Yesterday I tweeted on my Twitter stream
“Number of product roll-outs does not equate to product innovations. Most times, it works the opposite” [link]
And today I found this website, still in beta, in my RSS streams – FootyTube, as if to prove a point regarding the above. FootyTube is an aggregator site with an engine that trawls the open web and gathers football related content in the form of videos and articles and republishes them into, yes, FootyTube. Better yet, the value of FootyTube is the categorisation and channels it creates out of the jumbled up, perhaps noisy search data that gets returned form these searches.
I’m pretty impressed by what FootyTube has done in terms of organising these disparate, mixed up data and turning them in visual-information gems.
Website is in beta. You’d need to be a registered member to view videos. (I registered) Here are some screenshots. And my annotations/review.
First off. Page is long. REALLY long. That’s undeniable. Yet, it’s a joy to scroll through it.
There are many schools of thoughts here – which is better? shorter or longer page. There’s no proof to either one and opinions differ.
My simple answer to this is… USABILITY.
How user friendly can a site be by being short or long? By forcing a page to be short, will it force content to be cramped? Thereby leading to confusing multiple nested navigation? Or by making it long, will it lead to overpopulation of content? Plus never judge a website’s usability by looking at the entire screenshot of a page. The user WILL NEVER see the entire page. Instead, the user will see snapshots of the page. The size of the snapshot depends on screen resolution. The larger the browser window, the larger the snapshot. However it is, it’s still a snapshot. What’s important in usability is getting content right within each snapshot.

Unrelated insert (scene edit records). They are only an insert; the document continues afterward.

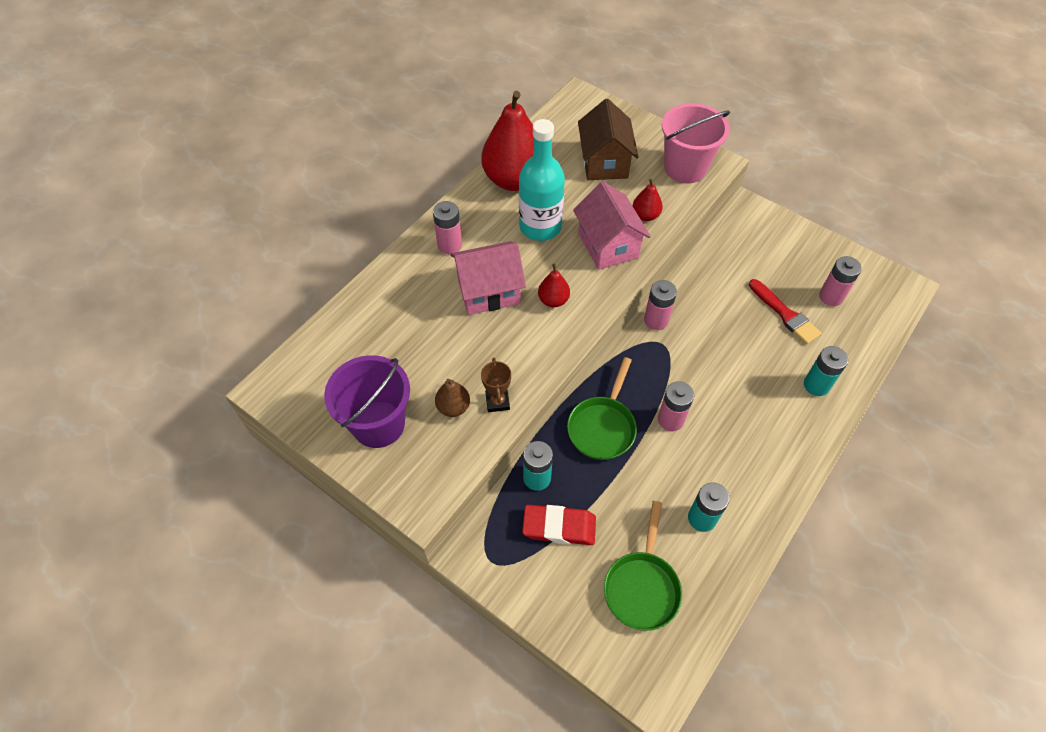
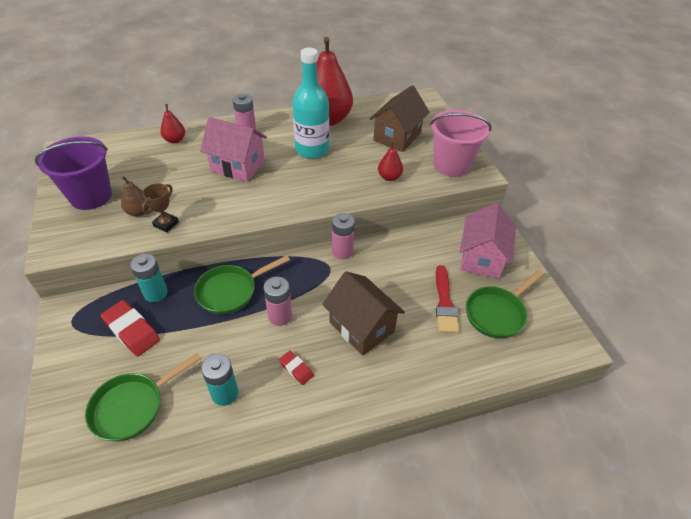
camera: 35 degrees right, 10 degrees down
red pear [538,264,570,307] -> red pear moved to [160,104,185,143]
pink house [573,181,651,270] -> pink house moved to [460,203,516,279]
turquoise battery [804,346,848,396] -> none
pink battery [819,256,862,306] -> green pan [466,270,544,339]
none -> red eraser [279,351,314,385]
none -> brown house [322,271,405,356]

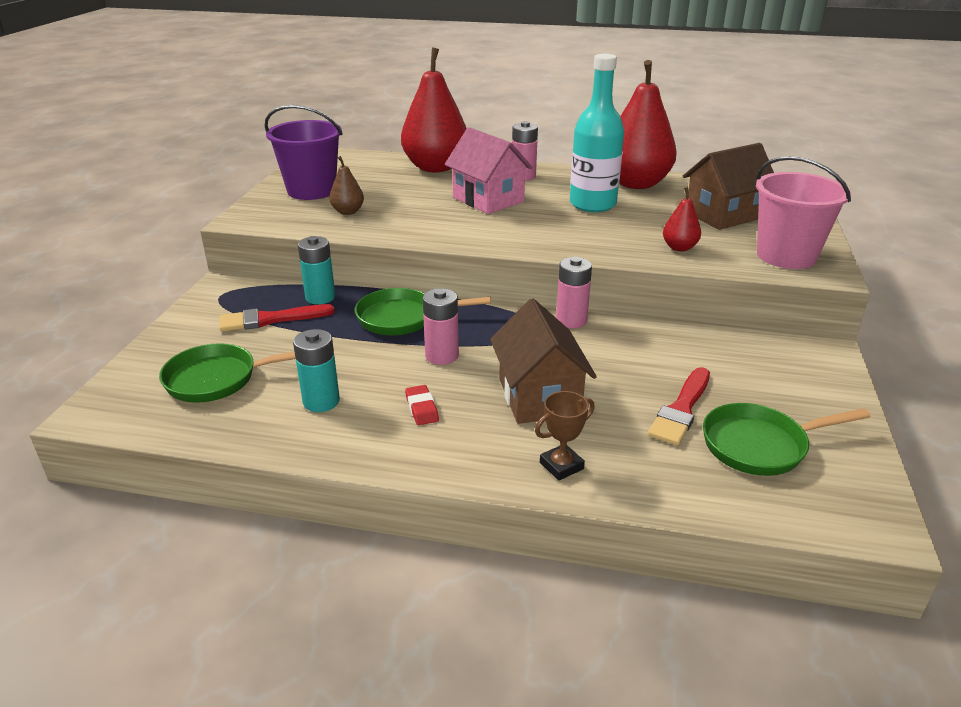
camera: 30 degrees right, 15 degrees down
red eraser [100,300,160,356] -> red brush [219,304,335,332]
brown trophy [142,183,179,232] -> brown trophy moved to [535,391,595,481]
red pear [160,104,185,143] -> red pear [401,48,466,172], size x2.25
pink house [460,203,516,279] -> none

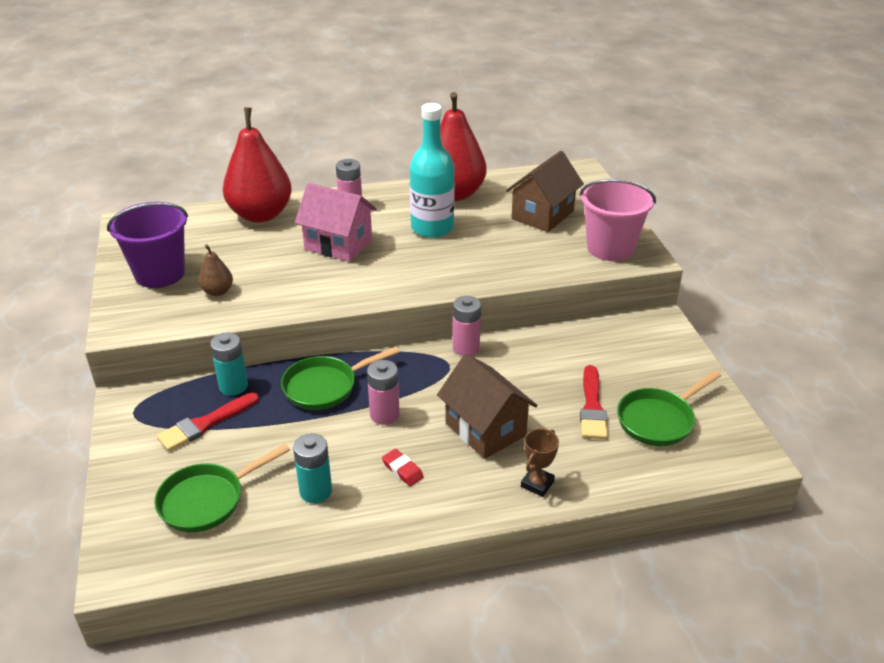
camera: 25 degrees left, 5 degrees up
red pear [663,187,701,251] -> none

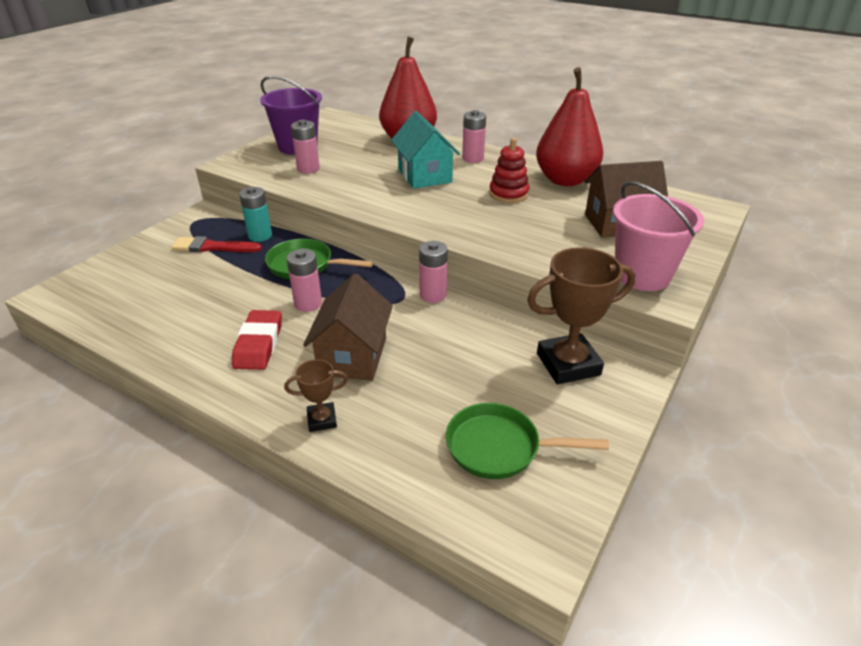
camera: 45 degrees right, 0 degrees up
green pan [154,444,290,533] -> none
brown pear [198,244,233,296] -> pink battery [291,119,320,174]
turquoise battery [293,433,332,503] -> none
pink house [295,183,377,262] -> turquoise house [391,111,460,189]
red eraser [382,449,424,486] -> red eraser [232,310,282,370], size x1.81
turquoise bottle [410,103,455,238] -> red stacking toy [489,138,529,203]
red brush [580,365,608,439] -> none
none -> brown trophy [527,247,635,384]

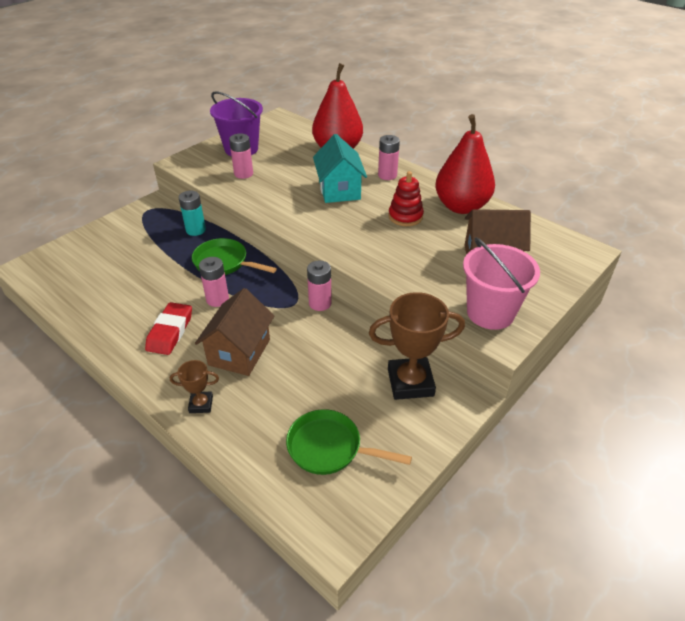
camera: 10 degrees right, 5 degrees up
red brush [172,236,262,252] -> none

In the case of FootyTube, although it is long, having large image thumbnails and large typography makes the site visually enticing as well.
Video view page. Data visualisations. And of course content.
This is the the truth now with the web – how well can information be linked and how well can they be presented? Beyond content (which is a given since that is the first purpose of any website), what is the value-add that this website has? It’s data visualisation. Check out the match statistics and opinions. Smarter still… check out the disclaimer below their video panel.
More data visualisations in Channel page below.
Notice the last line of the screenshot – “From Google News using Query: “Manchester+United+Football”.
Ideas perhaps for our future video channels?
Their “What’s Popular” page. Simple, uncluttered and to the point. May not appeal to some of you but it’s very usable.
Oh look. No “we recommend this” items either. Insight being… If these are already popular content, why need to recommend other things that does not fit the the popular category?